Where have they all gone now? Fowlers are still going strong out by Temple Meads most of the others have just vanished.

Monday, October 06, 2014

Candle Power

Light a candle, may it do you good
a solitary light with darkness all around.

But could you rally others to your cause
a billion candles light would set the world aglow.

If others would but listen to your pleas
and aid you in your arguments.
Dictatorship still happens in the world
religion with its ancient reasoning

long outmoded, set in its ways,

unable to reform to modern days,

preaching of the path to righteousness.

Still sets the laws that govern us.



Ben Grader 2014

Am I being morbid?

Green waste

We are sowing death to left and right.
We are killing off our livelihood
money is ruling and tomorrow does not count.
But when tomorrow comes, then we will rue the day
For all the money will not buy us back.
that which we squandered in our careless game.
When we quit this wretched earth
that we have spoiled and devastated
by our careless government we will have made
another Mars; a desert planet useless for eternity.


Ben Grader October 2014

I can but state what I think unfortunately we will also take down with us many innocent species. Those which have not not already destroyed.



Managed a poem.
Autumn leaves















The autumn leaves, shrivelled and brown
drift with the wind along the path.
Where are they going? They travel to oblivion
their job is done. Nature has discarded them
for Nature does not care. Next spring
will see new greenery, the sap will rise.
The cycle will start over, once again.

Took the pic whilst waiting for the coach after trolling around the Eusebius Friday Market. I thought the picture might be useful, now it has stirred up my mind for a silent soliloquy. 
Once again the fish and meat stalls were crowded with shoppers.

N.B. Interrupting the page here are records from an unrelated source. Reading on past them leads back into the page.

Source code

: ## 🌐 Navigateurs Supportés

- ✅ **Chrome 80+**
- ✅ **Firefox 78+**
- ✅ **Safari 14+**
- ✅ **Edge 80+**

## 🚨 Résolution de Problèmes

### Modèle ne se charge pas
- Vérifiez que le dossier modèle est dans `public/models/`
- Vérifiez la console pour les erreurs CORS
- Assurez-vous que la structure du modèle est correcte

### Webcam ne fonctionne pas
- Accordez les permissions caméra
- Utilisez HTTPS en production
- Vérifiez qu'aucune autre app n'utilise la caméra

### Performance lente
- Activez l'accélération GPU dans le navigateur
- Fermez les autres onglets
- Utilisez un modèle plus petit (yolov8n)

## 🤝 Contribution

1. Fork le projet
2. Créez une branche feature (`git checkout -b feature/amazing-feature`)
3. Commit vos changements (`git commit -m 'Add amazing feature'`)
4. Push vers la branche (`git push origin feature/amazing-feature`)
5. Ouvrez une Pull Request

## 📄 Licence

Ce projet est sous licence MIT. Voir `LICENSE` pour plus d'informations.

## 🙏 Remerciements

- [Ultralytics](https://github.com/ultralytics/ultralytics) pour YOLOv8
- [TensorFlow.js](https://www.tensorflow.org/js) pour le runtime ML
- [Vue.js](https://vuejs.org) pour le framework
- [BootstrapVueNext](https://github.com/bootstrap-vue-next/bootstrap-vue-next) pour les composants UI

At last I have managed to post up on Morguefile the last of the Friday Market pix. Even saw this year smoked eels for the first time at €19.50 per 500gm. The Dutch people certainly enjoy and appreciate their fish.
There were even Nile Perch, Lates niloticus from Lake Victoria on sale. The road was blanked off for the large trailers and people could browse without the fear of being run over.














The market seems to be getting bigger each year I have visited. I was speaking to one of the traders and he agreed that they bring in numbers of folk from the surroundings villages and smaller towns on Friday and Saturdays.
Just imagine if Bristol did something like that in Broadmead. I reckon it would get a lot of trade back from Cribb's Causeway and prove very popular with shoppers. This year I did not have the energy to walk up the side road to the flower booths. Got back to the Golden Tulip Hotel and would have slept through dinner at 6.30, if Sabina had not woken me.




Saturday, October 04, 2014

The avenue entrance to the Oosterbeek war cemetery 
At last the job has ended. I had not realised just how many pix I had taken this year, I thought less than last but in spite of not getting any of the para drop on Saturday I have had a total of well over 600 shots.
Weather was mainly good although a couple of light showers took place at the week-end. Yesterday was spent copying over the master DVD 30 times to send off to those 'Cloggers' whose addresses I have. Today I must get stamps and then post off those for the U.K. Tomorrow I can post the ones for our Dutch friends. 
For those that would like to see this pic larger, just click on it and it will fill your screen.
Every time I look at this pic it makes me think of the poem I wrote a few years back.
War Cemetery. 

He saw the many stones, and then the tears
coursed slowly down his cheeks, and when they asked
“Why do you weep?” He said with softened voice,
“I weep for lads cut down in youths full flower,
I weep for all the stark futility
the very inhumanity of war;
even the thought of killing fellow man
repels me, is against my way of life.
Yet when the clarion call stirs up my blood
I can become as one with them myself.
So did I weep – because I realise
I am as bad as those that I condemn.”

Ben Grader September 2004

I was pleased I managed to get it done in Iambic Pentameter. One of the few I have written like that.